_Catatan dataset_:
★ ★ ★ ★
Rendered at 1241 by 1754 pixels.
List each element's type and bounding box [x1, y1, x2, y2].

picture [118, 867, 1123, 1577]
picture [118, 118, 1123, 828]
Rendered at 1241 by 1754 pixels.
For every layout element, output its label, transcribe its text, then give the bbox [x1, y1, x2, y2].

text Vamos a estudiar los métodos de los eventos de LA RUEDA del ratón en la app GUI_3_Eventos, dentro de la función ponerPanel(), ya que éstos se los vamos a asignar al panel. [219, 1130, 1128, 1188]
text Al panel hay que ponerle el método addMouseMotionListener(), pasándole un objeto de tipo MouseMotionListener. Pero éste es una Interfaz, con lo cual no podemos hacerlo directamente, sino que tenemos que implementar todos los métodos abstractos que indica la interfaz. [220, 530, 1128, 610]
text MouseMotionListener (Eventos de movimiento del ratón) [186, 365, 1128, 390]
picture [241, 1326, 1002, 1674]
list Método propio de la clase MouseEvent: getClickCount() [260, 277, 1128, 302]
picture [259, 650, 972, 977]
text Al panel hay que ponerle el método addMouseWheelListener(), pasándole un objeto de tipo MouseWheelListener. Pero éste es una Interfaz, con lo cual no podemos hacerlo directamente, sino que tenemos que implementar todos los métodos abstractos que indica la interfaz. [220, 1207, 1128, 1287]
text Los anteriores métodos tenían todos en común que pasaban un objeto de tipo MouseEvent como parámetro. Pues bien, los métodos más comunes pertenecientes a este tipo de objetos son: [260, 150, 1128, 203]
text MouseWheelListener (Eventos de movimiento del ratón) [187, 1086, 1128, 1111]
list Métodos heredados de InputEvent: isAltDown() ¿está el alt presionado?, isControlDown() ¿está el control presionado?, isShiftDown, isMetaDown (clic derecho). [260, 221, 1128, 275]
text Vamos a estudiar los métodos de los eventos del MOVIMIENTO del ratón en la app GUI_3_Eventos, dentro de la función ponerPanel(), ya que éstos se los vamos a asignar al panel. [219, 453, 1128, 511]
★ ★ ★ ★
_Instruksi Kerja_:
Tampilkan ulang tanpa perubahan baris-baris dari awal catatan sampai dengan baris yang memuat "picture [118, 118, 1123, 828]", termasuk baris tersebut.

_Penyelesaian Tugas_:
Rendered at 1241 by 1754 pixels.
List each element's type and bounding box [x1, y1, x2, y2].

picture [118, 867, 1123, 1577]
picture [118, 118, 1123, 828]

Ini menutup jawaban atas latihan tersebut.